North Korea has plenty of weapons

North Korea’s willingness to engage in talks now may be because it built up a large enough weapons arsenal under previous presidents, Wit believes.

George W. Bush dubbed the country part of an “axis of evil” in 2002; it withdrew from the 1994 agreement Wit helped to broker later that year, and conducted its first nuclear test in 2006. Barack Obama’s “strategic patience” approach assumed sanctions and diplomacy would eventually bring North Korea to the negotiating table. Instead, North Korea conducted five nuclear tests and launched three medium-range ballistic missiles toward Japan during Obama’s presidency.

“Every country that’s building nuclear weapons…they reach a point in their program where they decide how much is enough,” Wit said. Kim may have decided to “see what other opportunities are out there,” he said. “It doesn’t mean that they can’t resume these tests,” he said, and there’s no destruction of any nuclear testing site that is irreversible.

The Hermit Kingdom myth

Trump administration officials may finally be beginning to realize how complex US-North Korea relations are, Wit said, and abandoning the “comic book” narrative that has dominated US thinking on the country.

Each incoming president and administration needs to be educated on the topic, Wit said. Many US officials have bought into what he called the “myths of North Korea,” particularly the idea of an isolated “hermit kingdom” perpetually on the verge of imminent collapse.

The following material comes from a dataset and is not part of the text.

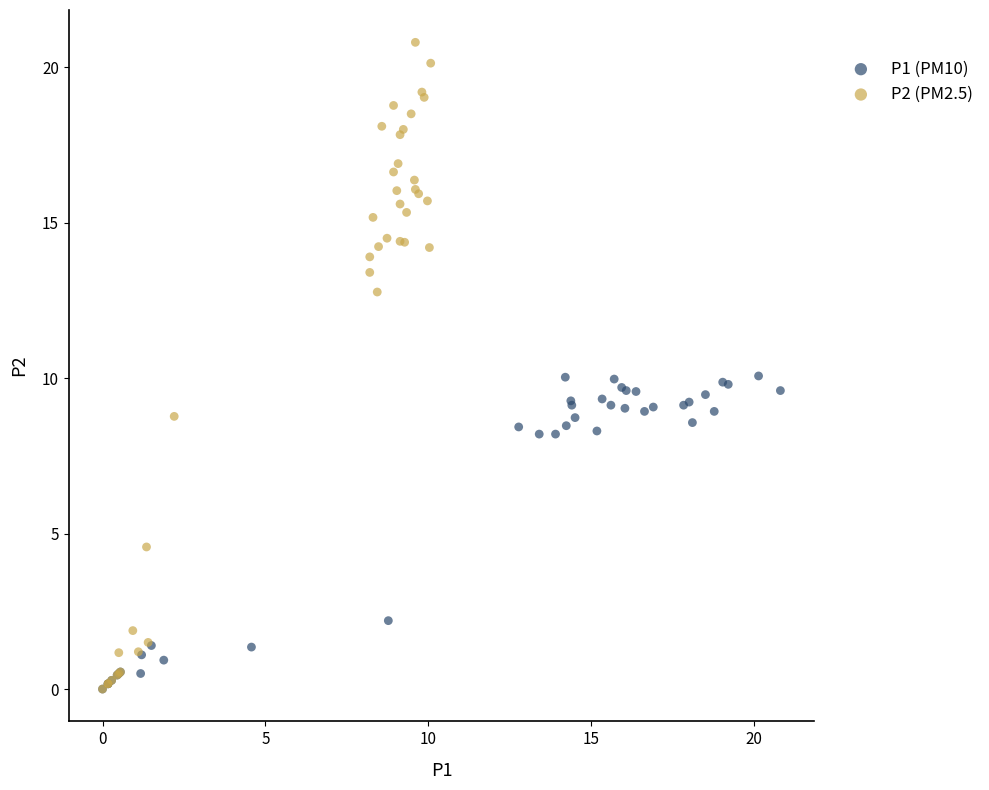

Which series contains the highest Y value?

P2 (PM2.5)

“Don’t assume the people doing the educating are always the ones you want doing the educating,” Wit said, in what appeared to be a reference to John Bolton, Trump’s hawkish national security adviser, who is being blamed in some circles for sabotaging the Hanoi summit.

Trump may not be the man to deal with North Korea, and the US may not be the country, Wit conceded. Combine the lack of American understanding, a US habit of trying to use traditional foreign policy solutions to solve a “very untraditional problem,” and the political pitfalls, “it becomes almost impossible to deal with.”